Una pregunta interesante surge, entonces, si sometiéramos la canasta básica que aplica el INE mensualmente para medir el IPC y su impacto en las decisiones de los consumidores segmentados por grupo de ingreso familiar. ¿Cuáles son los productos que considerarían “lógicamente” como necesarios y cuáles suntuarios, dependiendo del grupo social al que pertenezcan las familias? Si esa correlación existe, entonces tenemos un problema que tiene y tendrá consecuencias más complejas que el mero reproche o respingo de nariz de nuestra Ministra o de usted, si se ha pillado haciéndolo en más de alguna ocasión.

¿Compran los pobres cosas equivocadas? ¿Lo harán con un segundo retiro de las AFP?

Esther Duflo, Nobel de Economía 2019, analizaba una de las afirmaciones que corresponden al común de los prejuicios: “si das ayudas a una familia, haces que trabajen menos”. Los estudios revelan con abrumador impacto, que las personas que solventan bienestar y seguridad económica (empleo, vivienda, protección social y de salud), en efecto, proveen de mejores respuestas a las demandas críticas de una economía inestable como la nuestra.

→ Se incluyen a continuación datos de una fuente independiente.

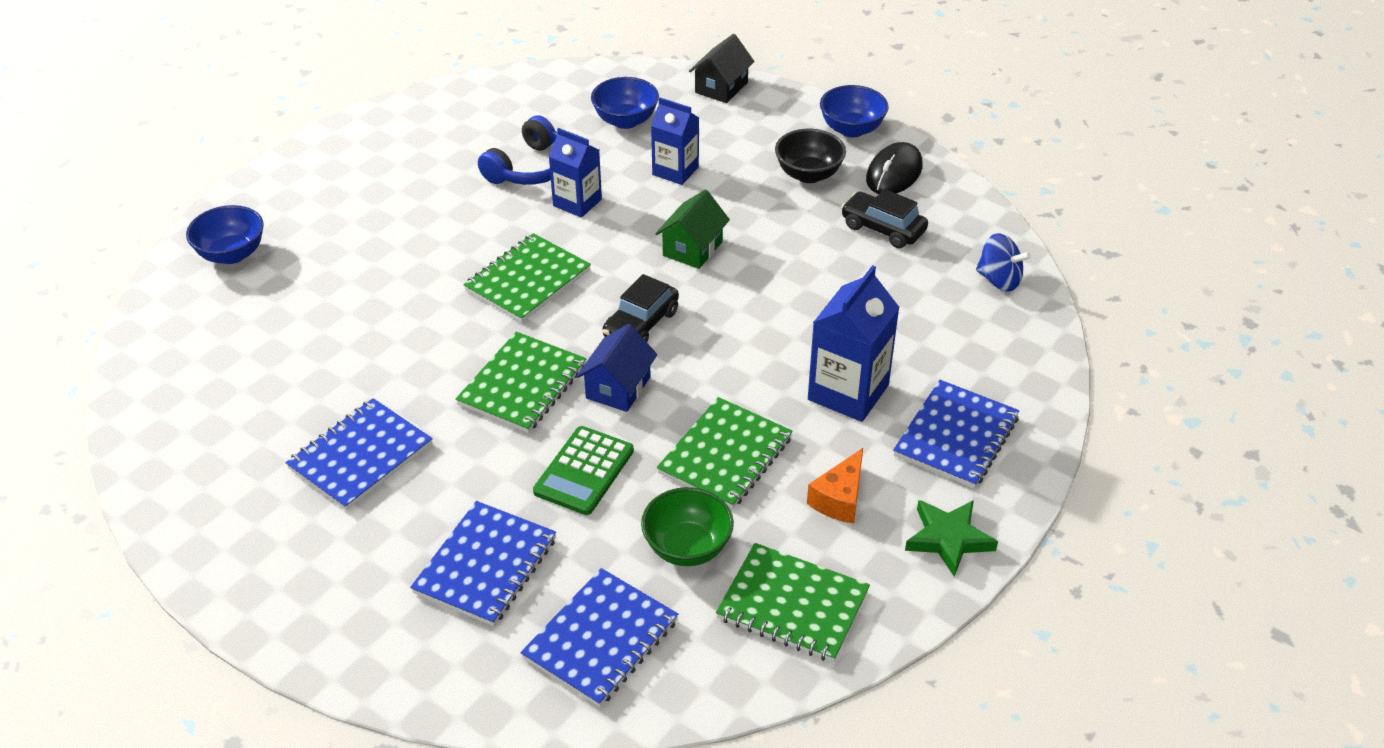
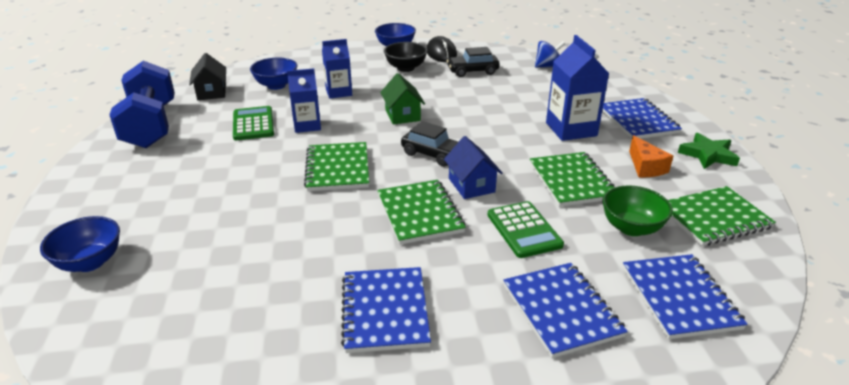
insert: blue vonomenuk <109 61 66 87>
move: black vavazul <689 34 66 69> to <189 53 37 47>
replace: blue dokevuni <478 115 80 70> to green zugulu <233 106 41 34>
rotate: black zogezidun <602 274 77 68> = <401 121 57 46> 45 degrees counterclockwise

La complejidad de todo este asunto, ahora que se asoma el nuevo retiro de fondos de las AFP en Chile, es cómo impactará en las condiciones de consumo, cuánta distancia generará entre aquellos que pertenecen y no a las familias de menores ingresos. ¿Acaso no eran esas mismas distancias las que se acrecentaron tanto en los último 30 años que terminaron generando una implosión al interior de nuestro sistema político, económico y social? ¿Cuáles serán las repercusiones y cuáles deben ser las repercusiones ad portas del proceso constituyente que se encuentra por inaugurarse?

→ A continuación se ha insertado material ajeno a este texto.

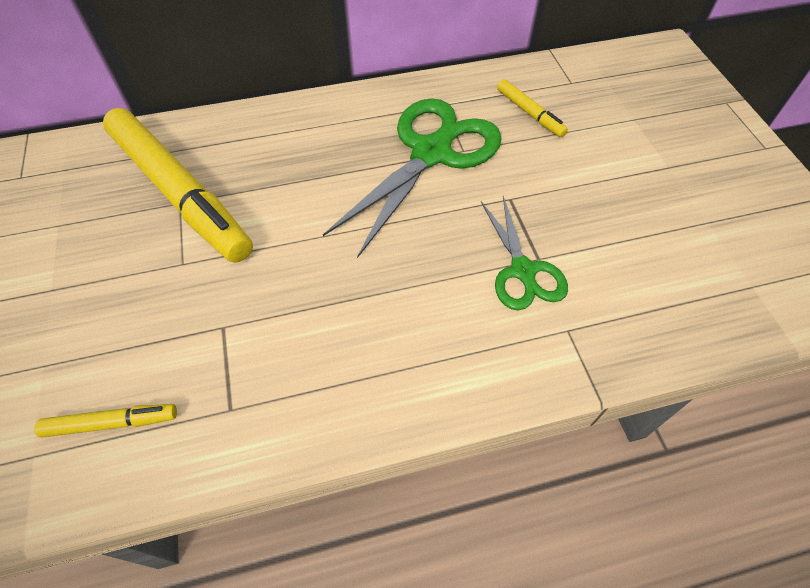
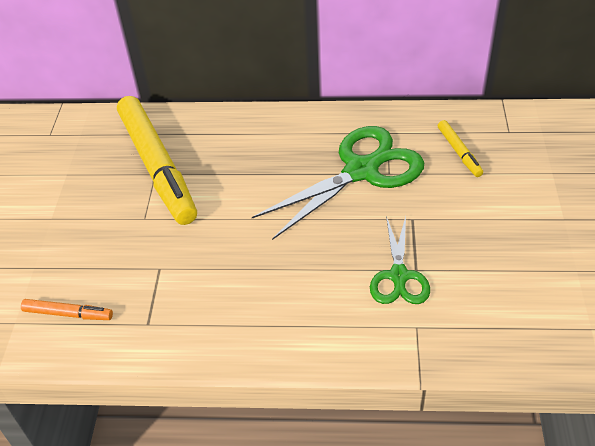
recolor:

Porque cuando resuena esto de que al darle menos margen de acción en las decisiones de los económicamente más vulnerables parece hacer mención a tópicos aún más profundos como la autonomía de la persona y el efervescente mérito al interior de sociedad complejas como la del Chile actual. Tendremos que preguntarnos si condiciones de entrada al sistema económico que están vedadas para las familias de escasos ingresos como vivienda y barrios dignos, salud y protección social educación (como siempre), precariedad laboral seguirán siendo parte de un mínimo que se encuentra lejos para la mayoría de las personas en nuestro país; o bien debatir como alternativas interesantes y robustas como la del Ingreso Básico Universal, puedan ser una nueva puerta de entrada incluso a partir de la nueva Carta Magna que se discutirá en los próximos meses.

Determinar cuáles serán los prejuicios que mantendremos y que dejaremos atrás como sociedad es la clave necesaria para avanzar a donde las nuevas conversaciones nos lleven, la dignidad tiene que ver con este tipo de dilemas en los que no sólo es más difícil abordarlos sino que pareciera que no tenemos experiencia alguna en siquiera tomarlos en consideración, porque hasta ahora nos han parecido innecesarios, superfluos.